Write the next part of the forum post about POSIX character classes in Unitex morphological filters, picking up after its final sentence.

Source extract:
>> BEGIN

POSIX in morphological filters

96 views
Skip to first unread message

AT

unread,
Oct 19, 2020, 8:02:24 AM10/19/20
to Unitex-GramLab
Dear all,

I have a question about the use of the POSIX standard in a morphological filter.

Context

This question arose during a simple pattern matching query in Unitex: find all verbs in lowercase. It seems to me that only the following regex can be used: <V><<^[a-zà-ÿ]+$>>_f_ (find all verbs, apply morphological filter to lowercase, force case sensitivity). However, I think that the following regex is a better option: <V><<^[[:lower:]]+$>>_f_.

Now, it seems that this syntax is not recognized by Unitex (at least with my installation). Yet, the manual specifies that the POSIX standard is used (p.86 in the v3.2 manual for French). Moreover, after looking at the Github page of the TRE library (https://github.com/laurikari/tre/) used by Unitex, I read that the POSIX classes should be recognized ("Note that [^[:class:]] works already"). In consequence, I assume that, since the POSIX character classes should be recognized by the library that is used by Unitex, there must be an error somewhere.

>> END

Data lines:
>> BEGIN

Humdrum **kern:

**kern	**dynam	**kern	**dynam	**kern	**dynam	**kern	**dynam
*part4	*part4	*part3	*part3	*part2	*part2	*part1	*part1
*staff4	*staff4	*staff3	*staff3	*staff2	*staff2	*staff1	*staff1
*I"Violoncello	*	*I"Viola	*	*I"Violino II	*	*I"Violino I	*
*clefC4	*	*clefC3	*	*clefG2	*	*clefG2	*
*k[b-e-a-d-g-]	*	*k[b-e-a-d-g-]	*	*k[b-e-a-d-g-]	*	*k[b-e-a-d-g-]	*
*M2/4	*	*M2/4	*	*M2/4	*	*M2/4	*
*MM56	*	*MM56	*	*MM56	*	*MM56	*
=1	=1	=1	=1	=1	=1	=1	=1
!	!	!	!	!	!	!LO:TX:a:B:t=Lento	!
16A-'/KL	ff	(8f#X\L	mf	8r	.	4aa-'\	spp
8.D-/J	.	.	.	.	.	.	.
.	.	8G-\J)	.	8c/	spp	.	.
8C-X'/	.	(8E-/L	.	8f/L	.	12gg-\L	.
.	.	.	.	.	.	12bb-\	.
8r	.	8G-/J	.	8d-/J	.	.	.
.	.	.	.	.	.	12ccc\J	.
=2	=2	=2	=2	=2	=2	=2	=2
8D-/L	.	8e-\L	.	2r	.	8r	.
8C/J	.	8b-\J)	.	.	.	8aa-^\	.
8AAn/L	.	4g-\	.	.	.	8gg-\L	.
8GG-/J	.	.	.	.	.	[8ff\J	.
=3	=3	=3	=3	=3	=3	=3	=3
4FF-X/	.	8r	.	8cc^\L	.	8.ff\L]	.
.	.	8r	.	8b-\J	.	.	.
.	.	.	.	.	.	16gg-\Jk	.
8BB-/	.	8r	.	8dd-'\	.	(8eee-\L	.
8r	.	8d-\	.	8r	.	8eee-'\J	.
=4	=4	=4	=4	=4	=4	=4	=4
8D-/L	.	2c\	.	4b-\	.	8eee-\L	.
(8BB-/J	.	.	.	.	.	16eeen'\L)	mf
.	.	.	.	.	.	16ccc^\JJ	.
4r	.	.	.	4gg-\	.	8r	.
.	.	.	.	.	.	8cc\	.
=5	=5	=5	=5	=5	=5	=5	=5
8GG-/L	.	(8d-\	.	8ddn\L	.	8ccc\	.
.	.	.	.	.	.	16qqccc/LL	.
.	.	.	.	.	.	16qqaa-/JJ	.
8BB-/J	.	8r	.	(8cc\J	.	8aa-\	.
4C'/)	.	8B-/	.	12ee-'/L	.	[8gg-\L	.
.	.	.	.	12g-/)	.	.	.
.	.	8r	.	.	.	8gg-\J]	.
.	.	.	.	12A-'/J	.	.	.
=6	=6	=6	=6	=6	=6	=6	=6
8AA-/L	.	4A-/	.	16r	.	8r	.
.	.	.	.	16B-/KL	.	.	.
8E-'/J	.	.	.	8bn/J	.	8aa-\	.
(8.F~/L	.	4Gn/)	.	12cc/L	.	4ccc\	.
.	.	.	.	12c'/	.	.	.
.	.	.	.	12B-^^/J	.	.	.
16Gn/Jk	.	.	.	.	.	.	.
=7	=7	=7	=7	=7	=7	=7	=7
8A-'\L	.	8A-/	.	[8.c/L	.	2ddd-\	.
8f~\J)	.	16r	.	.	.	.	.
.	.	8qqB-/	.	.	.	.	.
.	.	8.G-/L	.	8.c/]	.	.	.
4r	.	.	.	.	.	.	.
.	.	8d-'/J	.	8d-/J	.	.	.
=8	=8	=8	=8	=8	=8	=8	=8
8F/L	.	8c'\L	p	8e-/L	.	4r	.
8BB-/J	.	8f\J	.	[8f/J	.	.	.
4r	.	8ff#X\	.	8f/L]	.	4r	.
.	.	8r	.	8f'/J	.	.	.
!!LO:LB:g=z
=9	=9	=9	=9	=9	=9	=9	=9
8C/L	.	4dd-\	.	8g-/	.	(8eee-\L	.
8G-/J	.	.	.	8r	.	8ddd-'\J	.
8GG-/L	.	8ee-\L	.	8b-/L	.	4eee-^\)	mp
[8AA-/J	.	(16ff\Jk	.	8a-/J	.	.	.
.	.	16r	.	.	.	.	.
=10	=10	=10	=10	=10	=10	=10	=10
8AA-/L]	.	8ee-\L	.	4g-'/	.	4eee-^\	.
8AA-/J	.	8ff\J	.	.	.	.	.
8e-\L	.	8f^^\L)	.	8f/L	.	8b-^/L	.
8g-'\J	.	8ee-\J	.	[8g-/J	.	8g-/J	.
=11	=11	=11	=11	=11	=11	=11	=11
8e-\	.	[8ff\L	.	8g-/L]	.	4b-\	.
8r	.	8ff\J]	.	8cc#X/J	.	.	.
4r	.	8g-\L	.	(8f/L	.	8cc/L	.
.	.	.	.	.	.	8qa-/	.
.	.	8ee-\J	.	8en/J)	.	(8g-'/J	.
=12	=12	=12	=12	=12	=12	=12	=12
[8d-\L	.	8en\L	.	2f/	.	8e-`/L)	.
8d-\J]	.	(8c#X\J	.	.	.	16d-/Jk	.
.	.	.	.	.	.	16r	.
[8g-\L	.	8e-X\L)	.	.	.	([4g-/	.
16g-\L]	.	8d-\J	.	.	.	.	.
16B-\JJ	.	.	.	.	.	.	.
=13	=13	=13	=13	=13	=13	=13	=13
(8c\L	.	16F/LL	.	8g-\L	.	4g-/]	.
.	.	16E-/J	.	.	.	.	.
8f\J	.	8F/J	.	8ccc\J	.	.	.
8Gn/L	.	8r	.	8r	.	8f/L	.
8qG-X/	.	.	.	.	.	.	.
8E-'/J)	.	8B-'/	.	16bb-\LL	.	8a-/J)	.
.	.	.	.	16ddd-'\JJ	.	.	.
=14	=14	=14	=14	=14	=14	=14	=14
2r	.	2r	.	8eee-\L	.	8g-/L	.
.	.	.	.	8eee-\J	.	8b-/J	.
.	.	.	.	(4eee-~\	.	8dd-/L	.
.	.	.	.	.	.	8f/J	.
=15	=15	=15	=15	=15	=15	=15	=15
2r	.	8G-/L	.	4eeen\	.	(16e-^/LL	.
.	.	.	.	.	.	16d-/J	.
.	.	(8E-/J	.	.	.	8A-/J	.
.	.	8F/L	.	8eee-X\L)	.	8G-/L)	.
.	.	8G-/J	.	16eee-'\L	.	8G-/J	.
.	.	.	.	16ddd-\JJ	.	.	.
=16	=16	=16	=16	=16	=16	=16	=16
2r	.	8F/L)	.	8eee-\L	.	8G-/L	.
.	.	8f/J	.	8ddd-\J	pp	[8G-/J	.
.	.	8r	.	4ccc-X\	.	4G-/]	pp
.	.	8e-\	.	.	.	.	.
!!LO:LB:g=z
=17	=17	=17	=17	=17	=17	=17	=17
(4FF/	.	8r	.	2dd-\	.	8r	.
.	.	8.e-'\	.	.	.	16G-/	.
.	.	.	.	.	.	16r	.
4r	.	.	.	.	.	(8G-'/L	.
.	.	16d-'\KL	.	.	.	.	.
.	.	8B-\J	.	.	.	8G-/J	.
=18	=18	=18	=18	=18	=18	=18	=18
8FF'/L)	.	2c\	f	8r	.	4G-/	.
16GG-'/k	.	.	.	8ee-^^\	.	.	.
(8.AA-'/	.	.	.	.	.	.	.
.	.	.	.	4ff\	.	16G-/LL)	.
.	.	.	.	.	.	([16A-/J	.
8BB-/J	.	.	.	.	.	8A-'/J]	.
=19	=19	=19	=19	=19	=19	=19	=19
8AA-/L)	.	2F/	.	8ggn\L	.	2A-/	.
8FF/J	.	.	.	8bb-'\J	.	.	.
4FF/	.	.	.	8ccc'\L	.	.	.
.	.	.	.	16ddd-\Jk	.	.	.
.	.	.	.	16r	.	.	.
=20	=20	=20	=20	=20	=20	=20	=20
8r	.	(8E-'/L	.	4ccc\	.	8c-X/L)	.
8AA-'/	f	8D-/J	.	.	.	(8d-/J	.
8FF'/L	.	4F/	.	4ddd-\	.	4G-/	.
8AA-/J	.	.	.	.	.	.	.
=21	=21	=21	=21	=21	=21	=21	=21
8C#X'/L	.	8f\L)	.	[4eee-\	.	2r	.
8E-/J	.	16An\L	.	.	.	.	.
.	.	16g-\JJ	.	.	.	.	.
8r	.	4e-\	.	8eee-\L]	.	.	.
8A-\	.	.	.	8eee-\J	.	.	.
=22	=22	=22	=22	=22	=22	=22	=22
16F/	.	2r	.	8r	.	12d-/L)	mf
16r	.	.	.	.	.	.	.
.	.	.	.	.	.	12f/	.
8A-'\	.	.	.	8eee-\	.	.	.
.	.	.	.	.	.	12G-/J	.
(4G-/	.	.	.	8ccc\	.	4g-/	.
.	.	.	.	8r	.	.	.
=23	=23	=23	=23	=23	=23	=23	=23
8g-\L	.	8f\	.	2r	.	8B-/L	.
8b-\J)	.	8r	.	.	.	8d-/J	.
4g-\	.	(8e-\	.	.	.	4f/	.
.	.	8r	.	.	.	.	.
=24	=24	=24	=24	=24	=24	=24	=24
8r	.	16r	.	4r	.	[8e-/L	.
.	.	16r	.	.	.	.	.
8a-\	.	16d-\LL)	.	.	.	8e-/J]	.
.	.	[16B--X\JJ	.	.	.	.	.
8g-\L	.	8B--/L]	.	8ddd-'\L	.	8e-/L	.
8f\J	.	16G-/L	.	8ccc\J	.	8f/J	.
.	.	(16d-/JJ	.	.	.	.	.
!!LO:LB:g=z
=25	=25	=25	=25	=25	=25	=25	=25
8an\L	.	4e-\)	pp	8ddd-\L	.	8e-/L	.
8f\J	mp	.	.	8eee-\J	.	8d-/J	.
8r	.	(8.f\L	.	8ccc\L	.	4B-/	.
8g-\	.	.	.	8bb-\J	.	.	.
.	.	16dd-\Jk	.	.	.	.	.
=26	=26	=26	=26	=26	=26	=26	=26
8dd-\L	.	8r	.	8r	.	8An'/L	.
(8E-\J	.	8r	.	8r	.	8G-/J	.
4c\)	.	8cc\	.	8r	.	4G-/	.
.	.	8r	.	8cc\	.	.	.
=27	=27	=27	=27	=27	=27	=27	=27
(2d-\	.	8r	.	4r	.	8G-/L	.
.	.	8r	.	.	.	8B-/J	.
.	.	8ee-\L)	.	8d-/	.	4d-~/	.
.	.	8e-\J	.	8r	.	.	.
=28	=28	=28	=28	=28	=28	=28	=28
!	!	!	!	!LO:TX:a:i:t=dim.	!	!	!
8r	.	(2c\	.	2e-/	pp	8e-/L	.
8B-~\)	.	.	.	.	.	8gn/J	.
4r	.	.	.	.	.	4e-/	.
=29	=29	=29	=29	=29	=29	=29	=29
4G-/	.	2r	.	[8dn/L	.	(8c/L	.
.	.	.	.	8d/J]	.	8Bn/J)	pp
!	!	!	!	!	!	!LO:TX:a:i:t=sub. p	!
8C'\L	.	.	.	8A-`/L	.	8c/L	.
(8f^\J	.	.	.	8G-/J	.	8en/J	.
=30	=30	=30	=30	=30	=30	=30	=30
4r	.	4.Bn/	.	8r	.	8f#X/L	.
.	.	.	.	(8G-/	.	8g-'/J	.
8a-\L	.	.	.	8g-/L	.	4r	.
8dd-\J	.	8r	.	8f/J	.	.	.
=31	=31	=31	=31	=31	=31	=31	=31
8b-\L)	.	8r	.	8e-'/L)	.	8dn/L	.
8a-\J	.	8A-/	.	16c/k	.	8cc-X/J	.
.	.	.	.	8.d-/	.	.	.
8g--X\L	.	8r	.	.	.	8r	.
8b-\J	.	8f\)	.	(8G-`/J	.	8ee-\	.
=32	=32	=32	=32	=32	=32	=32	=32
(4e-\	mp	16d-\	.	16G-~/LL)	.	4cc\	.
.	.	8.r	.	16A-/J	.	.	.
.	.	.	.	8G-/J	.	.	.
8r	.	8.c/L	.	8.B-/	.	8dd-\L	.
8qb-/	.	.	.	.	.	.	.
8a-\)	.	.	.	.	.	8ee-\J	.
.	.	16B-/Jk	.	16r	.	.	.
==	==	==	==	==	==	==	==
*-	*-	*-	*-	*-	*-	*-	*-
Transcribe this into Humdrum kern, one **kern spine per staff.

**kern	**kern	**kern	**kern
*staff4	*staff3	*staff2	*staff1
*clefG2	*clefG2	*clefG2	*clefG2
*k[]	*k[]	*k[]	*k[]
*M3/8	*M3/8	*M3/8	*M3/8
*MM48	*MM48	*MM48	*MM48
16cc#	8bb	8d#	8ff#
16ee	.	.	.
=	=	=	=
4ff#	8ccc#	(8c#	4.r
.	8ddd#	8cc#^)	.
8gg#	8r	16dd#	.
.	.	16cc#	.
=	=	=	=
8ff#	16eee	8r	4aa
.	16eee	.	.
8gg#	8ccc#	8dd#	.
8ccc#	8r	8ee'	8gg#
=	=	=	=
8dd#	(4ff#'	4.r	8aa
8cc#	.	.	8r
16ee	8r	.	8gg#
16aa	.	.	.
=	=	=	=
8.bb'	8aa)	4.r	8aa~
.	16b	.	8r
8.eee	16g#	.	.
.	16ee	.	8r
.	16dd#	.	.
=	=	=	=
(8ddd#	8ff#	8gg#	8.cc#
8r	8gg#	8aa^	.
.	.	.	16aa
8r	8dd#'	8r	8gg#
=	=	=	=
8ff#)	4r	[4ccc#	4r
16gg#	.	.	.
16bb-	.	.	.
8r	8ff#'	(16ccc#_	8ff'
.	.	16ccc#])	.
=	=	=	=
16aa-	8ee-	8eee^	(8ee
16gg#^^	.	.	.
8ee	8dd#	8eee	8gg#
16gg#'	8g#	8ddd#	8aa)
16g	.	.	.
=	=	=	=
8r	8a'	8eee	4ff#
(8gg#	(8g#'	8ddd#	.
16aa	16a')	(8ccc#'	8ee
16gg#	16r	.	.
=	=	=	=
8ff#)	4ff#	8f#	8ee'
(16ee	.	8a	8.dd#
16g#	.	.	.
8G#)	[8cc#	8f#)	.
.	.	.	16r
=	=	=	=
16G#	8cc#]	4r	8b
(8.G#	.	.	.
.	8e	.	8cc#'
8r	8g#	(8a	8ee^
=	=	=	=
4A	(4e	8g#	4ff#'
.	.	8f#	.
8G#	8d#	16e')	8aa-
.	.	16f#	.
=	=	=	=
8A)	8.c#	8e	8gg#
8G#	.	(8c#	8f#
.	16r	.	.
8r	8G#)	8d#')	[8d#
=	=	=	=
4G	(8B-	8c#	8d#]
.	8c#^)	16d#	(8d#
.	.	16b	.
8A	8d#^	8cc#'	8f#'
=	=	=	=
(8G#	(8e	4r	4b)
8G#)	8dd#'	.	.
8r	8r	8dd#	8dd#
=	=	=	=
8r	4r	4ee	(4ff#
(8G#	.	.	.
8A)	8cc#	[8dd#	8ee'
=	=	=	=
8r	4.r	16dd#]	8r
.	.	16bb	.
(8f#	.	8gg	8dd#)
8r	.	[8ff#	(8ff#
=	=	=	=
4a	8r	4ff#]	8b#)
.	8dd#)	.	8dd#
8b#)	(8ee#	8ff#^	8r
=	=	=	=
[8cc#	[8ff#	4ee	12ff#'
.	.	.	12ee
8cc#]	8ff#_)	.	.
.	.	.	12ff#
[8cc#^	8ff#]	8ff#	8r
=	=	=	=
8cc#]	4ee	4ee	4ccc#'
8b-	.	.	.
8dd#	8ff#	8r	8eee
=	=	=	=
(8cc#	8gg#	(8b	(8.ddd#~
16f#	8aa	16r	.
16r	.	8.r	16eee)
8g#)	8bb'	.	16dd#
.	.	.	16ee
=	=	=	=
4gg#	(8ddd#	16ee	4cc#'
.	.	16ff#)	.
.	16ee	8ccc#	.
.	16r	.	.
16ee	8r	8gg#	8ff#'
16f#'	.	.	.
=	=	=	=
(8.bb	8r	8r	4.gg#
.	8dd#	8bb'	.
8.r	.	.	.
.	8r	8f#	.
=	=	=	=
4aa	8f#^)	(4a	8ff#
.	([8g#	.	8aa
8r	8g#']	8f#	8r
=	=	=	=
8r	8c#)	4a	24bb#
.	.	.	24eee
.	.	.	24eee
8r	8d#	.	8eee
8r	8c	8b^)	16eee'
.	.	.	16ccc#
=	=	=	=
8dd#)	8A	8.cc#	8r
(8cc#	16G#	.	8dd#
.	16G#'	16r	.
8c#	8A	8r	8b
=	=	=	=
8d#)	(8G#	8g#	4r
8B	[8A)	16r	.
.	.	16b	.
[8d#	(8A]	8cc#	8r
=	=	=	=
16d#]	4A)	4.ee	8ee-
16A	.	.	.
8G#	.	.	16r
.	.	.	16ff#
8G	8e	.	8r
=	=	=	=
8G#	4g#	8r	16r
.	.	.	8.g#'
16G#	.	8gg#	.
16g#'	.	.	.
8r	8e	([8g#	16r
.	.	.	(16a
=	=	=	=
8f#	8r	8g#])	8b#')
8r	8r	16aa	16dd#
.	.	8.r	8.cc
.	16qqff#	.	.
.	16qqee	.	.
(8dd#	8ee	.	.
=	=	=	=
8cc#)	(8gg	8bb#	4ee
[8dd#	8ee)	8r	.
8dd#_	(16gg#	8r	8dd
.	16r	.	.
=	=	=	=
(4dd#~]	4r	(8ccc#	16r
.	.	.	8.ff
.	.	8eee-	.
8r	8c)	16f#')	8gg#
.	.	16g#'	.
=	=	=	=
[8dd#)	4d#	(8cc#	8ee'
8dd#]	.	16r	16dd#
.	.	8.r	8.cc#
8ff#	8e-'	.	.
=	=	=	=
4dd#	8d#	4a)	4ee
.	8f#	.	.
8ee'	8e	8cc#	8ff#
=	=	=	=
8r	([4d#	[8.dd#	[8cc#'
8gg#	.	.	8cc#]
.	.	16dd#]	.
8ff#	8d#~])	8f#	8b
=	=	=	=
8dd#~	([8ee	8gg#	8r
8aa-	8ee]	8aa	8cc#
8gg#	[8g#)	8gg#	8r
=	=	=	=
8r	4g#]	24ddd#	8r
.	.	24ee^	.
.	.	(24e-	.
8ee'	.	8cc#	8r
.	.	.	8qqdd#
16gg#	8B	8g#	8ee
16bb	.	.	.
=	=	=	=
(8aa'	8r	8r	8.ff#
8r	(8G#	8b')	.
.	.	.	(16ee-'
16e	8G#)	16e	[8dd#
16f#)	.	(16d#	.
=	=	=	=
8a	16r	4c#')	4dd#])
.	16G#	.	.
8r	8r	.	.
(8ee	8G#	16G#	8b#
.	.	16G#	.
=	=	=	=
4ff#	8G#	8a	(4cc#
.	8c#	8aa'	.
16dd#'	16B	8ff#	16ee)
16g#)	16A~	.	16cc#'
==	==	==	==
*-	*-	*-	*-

>> END

Written response:
So, my question is: Is this a bug (in Unitex/in my local installation)? Or is this to be expected?

Steps to reproduce

OS = macOS Catalina (10.15.7)
Unitex version = 3.1 / 3.2
Language = French
Text = 80jours.txt (default)
Processing = 80jours.snt (default)
Locate pattern > Regular expression: <<^[[:lower:]]+$>>
Morphological filter ‘^[[:lLoOwWeErR:]]+$’ : Syntax error : Unknown character class name
Cannot compile filter(s)

Locate pattern > Regular expression: <<^[[:lower:]]+$>>_f_
Morphological filter ‘^[[:lower:]]+$’ : Syntax error : Unknown character class name
Cannot compile filter(s)


I thank you in advance for your reply and help.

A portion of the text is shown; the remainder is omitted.